Lo nuestro son las piedras, el polvo, las rocas y los caminos tortuosos; las historias de viejos sabios, la vida en el campo, los secretos de rebaños; lo nuestro es caminar y soñar y que siempre cuenten los que quedan. Y no podía ser de otra forma, que el inicio de estos encuentros múltiples que se van a dar, fuera en un desierto, en el de la Tatacoa, en Colombia.

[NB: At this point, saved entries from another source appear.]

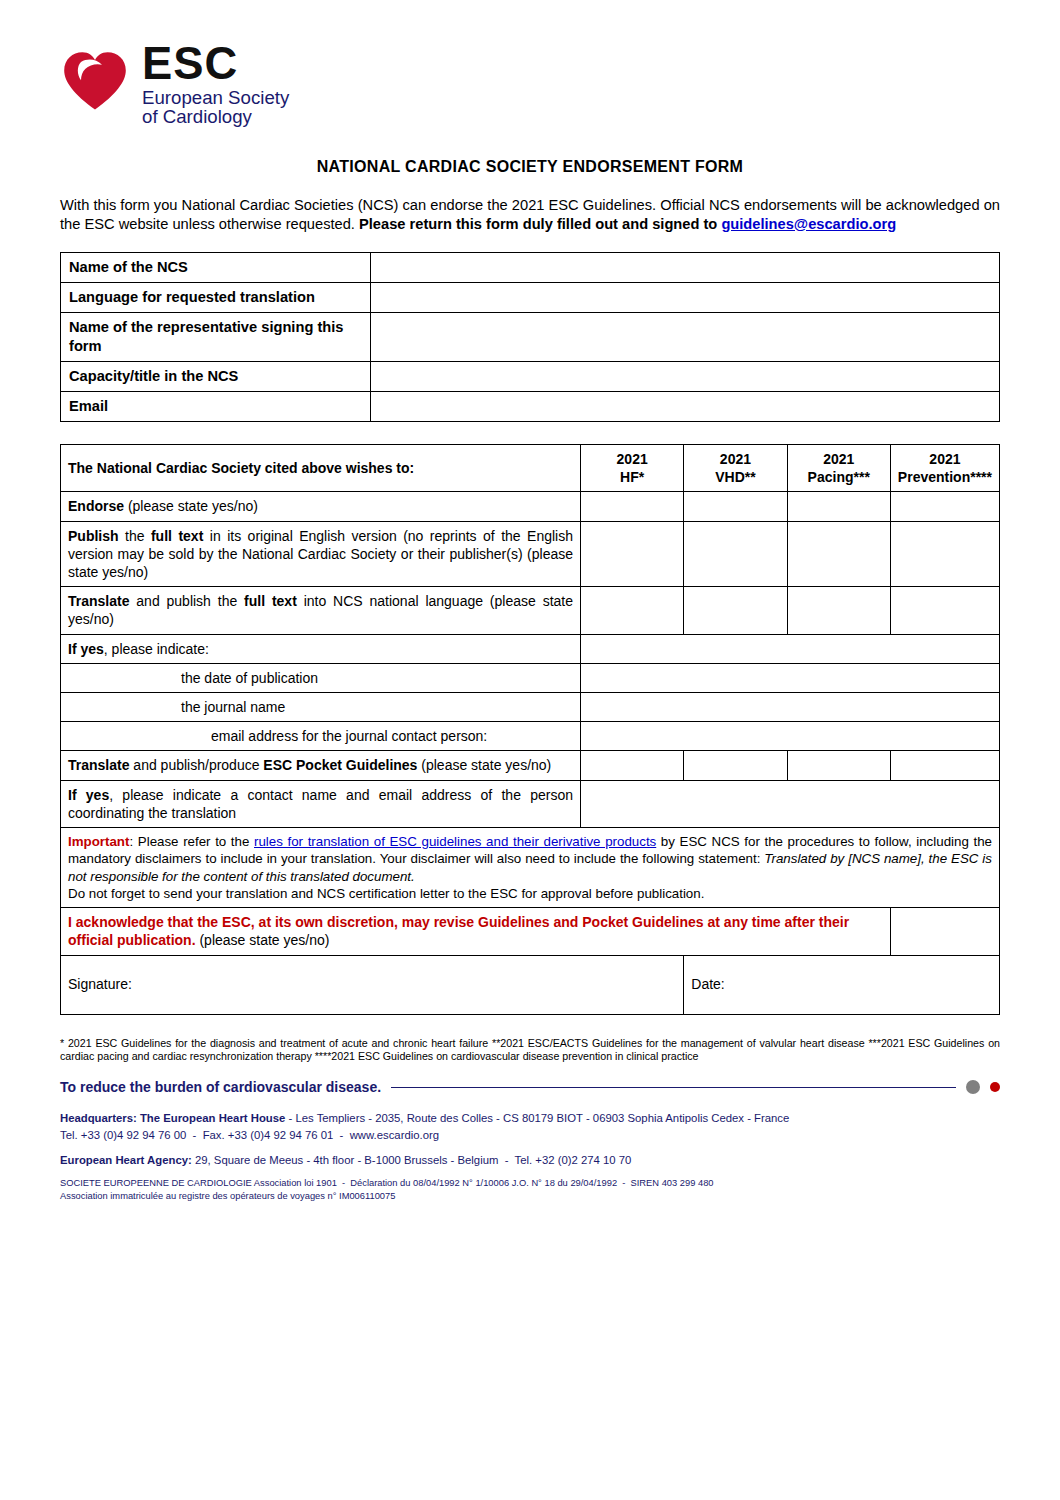ESC
European Society
of Cardiology
NATIONAL CARDIAC SOCIETY ENDORSEMENT FORM
With this form you National Cardiac Societies (NCS) can endorse the 2021 ESC Guidelines. Official NCS endorsements will be acknowledged on the ESC website unless otherwise requested. Please return this form duly filled out and signed to guidelines@escardio.org
| Name of the NCS | |
| Language for requested translation | |
| Name of the representative signing this form | |
| Capacity/title in the NCS | |
| Email | |
| The National Cardiac Society cited above wishes to: | 2021 HF* | 2021 VHD** | 2021 Pacing*** | 2021 Prevention**** |
| --- | --- | --- | --- | --- |
| Endorse (please state yes/no) | | | | |
| Publish the full text in its original English version (no reprints of the English version may be sold by the National Cardiac Society or their publisher(s) (please state yes/no) | | | | |
| Translate and publish the full text into NCS national language (please state yes/no) | | | | |
| If yes , please indicate: | |
| the date of publication | |
| the journal name | |
| email address for the journal contact person: | |
| Translate and publish/produce ESC Pocket Guidelines (please state yes/no) | | | | |
| If yes , please indicate a contact name and email address of the person coordinating the translation | |
| Important : Please refer to the rules for translation of ESC guidelines and their derivative products by ESC NCS for the procedures to follow, including the mandatory disclaimers to include in your translation. Your disclaimer will also need to include the following statement: Translated by [NCS name], the ESC is not responsible for the content of this translated document. Do not forget to send your translation and NCS certification letter to the ESC for approval before publication. |
| I acknowledge that the ESC, at its own discretion, may revise Guidelines and Pocket Guidelines at any time after their official publication. (please state yes/no) | |
| Signature: | Date: |
* 2021 ESC Guidelines for the diagnosis and treatment of acute and chronic heart failure **2021 ESC/EACTS Guidelines for the management of valvular heart disease ***2021 ESC Guidelines on cardiac pacing and cardiac resynchronization therapy ****2021 ESC Guidelines on cardiovascular disease prevention in clinical practice
To reduce the burden of cardiovascular disease.
Headquarters: The European Heart House - Les Templiers - 2035, Route des Colles - CS 80179 BIOT - 06903 Sophia Antipolis Cedex - France
Tel. +33 (0)4 92 94 76 00 - Fax. +33 (0)4 92 94 76 01 - www.escardio.org
European Heart Agency: 29, Square de Meeus - 4th floor - B-1000 Brussels - Belgium - Tel. +32 (0)2 274 10 70
SOCIETE EUROPEENNE DE CARDIOLOGIE Association loi 1901 - Déclaration du 08/04/1992 N° 1/10006 J.O. N° 18 du 29/04/1992 - SIREN 403 299 480
Association immatriculée au registre des opérateurs de voyages n° IM006110075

Aquí Juan y yo nos abrazamos, reímos, tomamos nuestros primeros tintos (café solo en Colombia), contemplamos las estrellas y las fotografiamos. Y recordamos que a pesar de estar en un lugar mágico, rodeados de silencio, de belleza y de sueños, las mejores estrellas del firmamento las hemos visto juntos, hace muchos años, y eso no nos lo quitará nadie ni ningún otro cielo. Porque juntos, descubrimos hace años que en el firmamento hay tantas estrellas como sueños por cumplir, como historias que contar y como caminos que tomar, y solo hay que comenzar a caminar, a rodar, a nadar, para ser libre. Y aquí y ahora, en el desierto de la Tatacoa, siento que soy yo, una vez más, y comparto con mi amigo pedazos de mi vida, secretos bien guardados y emociones profundas y descubro, una vez más, que estoy en el lugar correcto, aquí y ahora, pero que en casa, me espera la vida que deseo y que soy afortunado de poder manejar, a mi manera, el timón de este barco que hoy navega por un desierto y mañana romperá contra las olas de costado.